Many eventually double the amount of writing that was initially expected: the 27 potential pages of writing become 50 or more. Their grades rise because they have grown from not knowing into knowing. Their grades rise because, when they have completed my course, they are A and B writers.

I still give out C-minuses. Some students improve, but rather than the failing level at which they start, they eke out a C. But rarely do I fail students in my writing classes these days. They receive the grades they earned -- not ones I give.

During my course, they have learned to revise their own writing. And me? I no longer look at my students as the unready and the unwilling. Early along the way, I revised my sense of what it is to teach.

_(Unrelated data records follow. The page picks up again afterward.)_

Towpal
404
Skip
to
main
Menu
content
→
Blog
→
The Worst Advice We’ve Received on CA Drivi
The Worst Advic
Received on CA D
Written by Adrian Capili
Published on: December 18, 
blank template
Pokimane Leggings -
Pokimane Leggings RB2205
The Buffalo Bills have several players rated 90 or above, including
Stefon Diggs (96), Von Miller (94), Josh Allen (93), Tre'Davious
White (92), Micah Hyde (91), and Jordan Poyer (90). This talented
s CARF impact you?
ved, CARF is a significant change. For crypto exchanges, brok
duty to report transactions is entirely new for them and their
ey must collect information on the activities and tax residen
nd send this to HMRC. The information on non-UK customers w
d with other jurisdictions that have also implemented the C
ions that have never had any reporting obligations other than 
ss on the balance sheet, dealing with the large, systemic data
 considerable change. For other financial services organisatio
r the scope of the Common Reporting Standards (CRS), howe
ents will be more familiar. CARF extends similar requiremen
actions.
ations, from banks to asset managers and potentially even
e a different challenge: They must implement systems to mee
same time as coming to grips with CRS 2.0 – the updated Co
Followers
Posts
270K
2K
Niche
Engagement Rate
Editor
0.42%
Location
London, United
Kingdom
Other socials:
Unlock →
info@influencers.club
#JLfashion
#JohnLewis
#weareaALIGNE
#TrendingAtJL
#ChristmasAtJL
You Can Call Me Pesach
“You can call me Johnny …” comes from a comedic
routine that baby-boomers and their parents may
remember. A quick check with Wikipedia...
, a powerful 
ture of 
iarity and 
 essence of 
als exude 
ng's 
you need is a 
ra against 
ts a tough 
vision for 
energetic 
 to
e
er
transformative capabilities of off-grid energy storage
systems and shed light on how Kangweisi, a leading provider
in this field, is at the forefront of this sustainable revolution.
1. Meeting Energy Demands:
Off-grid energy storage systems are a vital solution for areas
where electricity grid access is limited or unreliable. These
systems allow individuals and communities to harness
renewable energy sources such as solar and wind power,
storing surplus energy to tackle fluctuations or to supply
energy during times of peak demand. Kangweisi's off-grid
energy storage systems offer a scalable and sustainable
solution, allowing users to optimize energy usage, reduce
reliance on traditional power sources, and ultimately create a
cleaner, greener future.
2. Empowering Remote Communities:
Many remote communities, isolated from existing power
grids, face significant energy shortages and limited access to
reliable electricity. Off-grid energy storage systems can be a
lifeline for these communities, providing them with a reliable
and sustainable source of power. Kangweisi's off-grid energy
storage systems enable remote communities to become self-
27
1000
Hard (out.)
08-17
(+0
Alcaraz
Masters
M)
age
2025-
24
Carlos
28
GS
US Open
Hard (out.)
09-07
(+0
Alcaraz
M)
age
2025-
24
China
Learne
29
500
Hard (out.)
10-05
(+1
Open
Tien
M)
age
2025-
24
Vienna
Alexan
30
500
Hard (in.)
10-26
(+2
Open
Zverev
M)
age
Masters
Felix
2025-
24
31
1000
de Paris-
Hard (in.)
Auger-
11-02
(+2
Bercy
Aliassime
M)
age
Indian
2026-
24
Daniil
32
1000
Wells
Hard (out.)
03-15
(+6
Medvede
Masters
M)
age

We really cannot generalize about a "female" or "male" way of teaching, and the assumption that the increasing number of women academics has led to grade inflation is ridiculous. For example, I would not generalize that all (female) professors sometimes prosecute their students for plagiarism. Yet I know one who does. I wouldn't say that all (female) instructors demand a memento from the funeral that prevented a student's attendance. One I know wouldn't hesitate.

The generalization that I am willing to make, after 11 years before students and among colleagues, is that grade inflation is indeed the result of changing one's relationship to one's students. I don't stand in front of my classroom as the all-knowing prof. I offer to them a system, built upon the idea that once upon a time, I didn't know how to do these things, either. It's therefore my job to show them, rather than tell them, how it's done. It's turning, through good teaching, D's into C's and B's, C's into B's and A's, and students into writers. Sometimes, you start with an F.